Re: [PATCH mm-new v2] mm/memcontrol: Flush stats when write stat file

linux-mm.kvack.org archive mirror
 help / color / mirror / Atom feed

From: Leon Huang Fu <leon.huangfu@shopee.com>
To: shakeel.butt@linux.dev
Cc: akpm@linux-foundation.org, cgroups@vger.kernel.org,
	corbet@lwn.net, hannes@cmpxchg.org, inwardvessel@gmail.com,
	jack@suse.cz, joel.granados@kernel.org, kyle.meyer@hpe.com,
	lance.yang@linux.dev, laoar.shao@gmail.com,
	leon.huangfu@shopee.com, linux-doc@vger.kernel.org,
	linux-kernel@vger.kernel.org, linux-mm@kvack.org,
	mclapinski@google.com, mhocko@kernel.org, muchun.song@linux.dev,
	roman.gushchin@linux.dev, yosry.ahmed@linux.dev
Subject: Re: [PATCH mm-new v2] mm/memcontrol: Flush stats when write stat file
Date: Mon, 10 Nov 2025 14:37:57 +0800	[thread overview]
Message-ID: <20251110063757.86725-1-leon.huangfu@shopee.com> (raw)
In-Reply-To: <blygjeudtqyxk7bhw5ycveofo4e322nycxyvupdnzq3eg7qtpo@cya4bifb2dlk>

On Fri, Nov 7, 2025 at 7:56 AM Shakeel Butt <shakeel.butt@linux.dev> wrote:
>
> On Thu, Nov 06, 2025 at 11:30:45AM +0800, Leon Huang Fu wrote:
> > On Thu, Nov 6, 2025 at 9:19 AM Shakeel Butt <shakeel.butt@linux.dev> wrote:
> > >
> > > +Yosry, JP
> > >
> > > On Wed, Nov 05, 2025 at 03:49:16PM +0800, Leon Huang Fu wrote:
> > > > On high-core count systems, memory cgroup statistics can become stale
> > > > due to per-CPU caching and deferred aggregation. Monitoring tools and
> > > > management applications sometimes need guaranteed up-to-date statistics
> > > > at specific points in time to make accurate decisions.

ITEMS:
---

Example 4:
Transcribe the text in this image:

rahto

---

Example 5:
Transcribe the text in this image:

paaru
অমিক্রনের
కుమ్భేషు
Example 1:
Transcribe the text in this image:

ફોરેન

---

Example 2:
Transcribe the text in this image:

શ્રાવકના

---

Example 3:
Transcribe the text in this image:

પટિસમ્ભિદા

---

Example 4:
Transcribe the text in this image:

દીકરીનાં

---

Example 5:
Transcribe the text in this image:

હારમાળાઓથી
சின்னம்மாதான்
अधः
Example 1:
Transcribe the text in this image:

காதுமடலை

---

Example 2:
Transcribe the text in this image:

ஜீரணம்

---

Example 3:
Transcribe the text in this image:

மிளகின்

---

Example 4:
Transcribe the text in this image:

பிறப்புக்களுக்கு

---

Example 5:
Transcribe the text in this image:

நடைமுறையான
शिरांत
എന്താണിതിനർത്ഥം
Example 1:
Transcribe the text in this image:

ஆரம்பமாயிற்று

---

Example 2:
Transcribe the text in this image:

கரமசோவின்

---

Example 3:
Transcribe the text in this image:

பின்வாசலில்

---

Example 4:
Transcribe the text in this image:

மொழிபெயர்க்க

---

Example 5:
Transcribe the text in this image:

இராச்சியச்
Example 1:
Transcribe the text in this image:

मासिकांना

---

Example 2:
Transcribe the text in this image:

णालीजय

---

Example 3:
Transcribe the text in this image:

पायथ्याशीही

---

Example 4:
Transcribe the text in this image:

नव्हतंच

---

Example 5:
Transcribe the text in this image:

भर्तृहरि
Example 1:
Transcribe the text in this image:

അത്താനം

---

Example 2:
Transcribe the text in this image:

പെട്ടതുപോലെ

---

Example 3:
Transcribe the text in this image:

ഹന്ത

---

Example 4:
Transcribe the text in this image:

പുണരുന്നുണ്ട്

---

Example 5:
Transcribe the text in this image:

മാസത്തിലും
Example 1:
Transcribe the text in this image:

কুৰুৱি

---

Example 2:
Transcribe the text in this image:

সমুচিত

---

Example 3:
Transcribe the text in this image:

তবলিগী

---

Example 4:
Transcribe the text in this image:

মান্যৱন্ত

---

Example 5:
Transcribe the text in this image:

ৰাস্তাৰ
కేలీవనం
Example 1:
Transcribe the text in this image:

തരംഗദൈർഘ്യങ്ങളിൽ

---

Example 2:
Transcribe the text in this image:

SET EXERCISE:
Continue the mailing-list reply about flushing memory cgroup statistics on a write to the stat file, picking up after its last sentence.

FINAL RESULT:
> > >
> > > Can you explain a bit more on your environment where you are seeing
> > > stale stats? More specifically, how often the management applications
> > > are reading the memcg stats and if these applications are reading memcg
> > > stats for each nodes of the cgroup tree.
> > >
> > > We force flush all the memcg stats at root level every 2 seconds but it
> > > seems like that is not enough for your case. I am fine with an explicit
> > > way for users to flush the memcg stats. In that way only users who want
> > > to has to pay for the flush cost.
> > >
> >
> > Thanks for the feedback. I encountered this issue while running the LTP
> > memcontrol02 test case [1] on a 256-core server with the 6.6.y kernel on XFS,
> > where it consistently failed.
> >
> > I was aware that Yosry had improved the memory statistics refresh mechanism
> > in "mm: memcg: subtree stats flushing and thresholds" [2], so I attempted to
> > backport that patchset to 6.6.y [3]. However, even on the 6.15.0-061500-generic
> > kernel with those improvements, the test still fails intermittently on XFS.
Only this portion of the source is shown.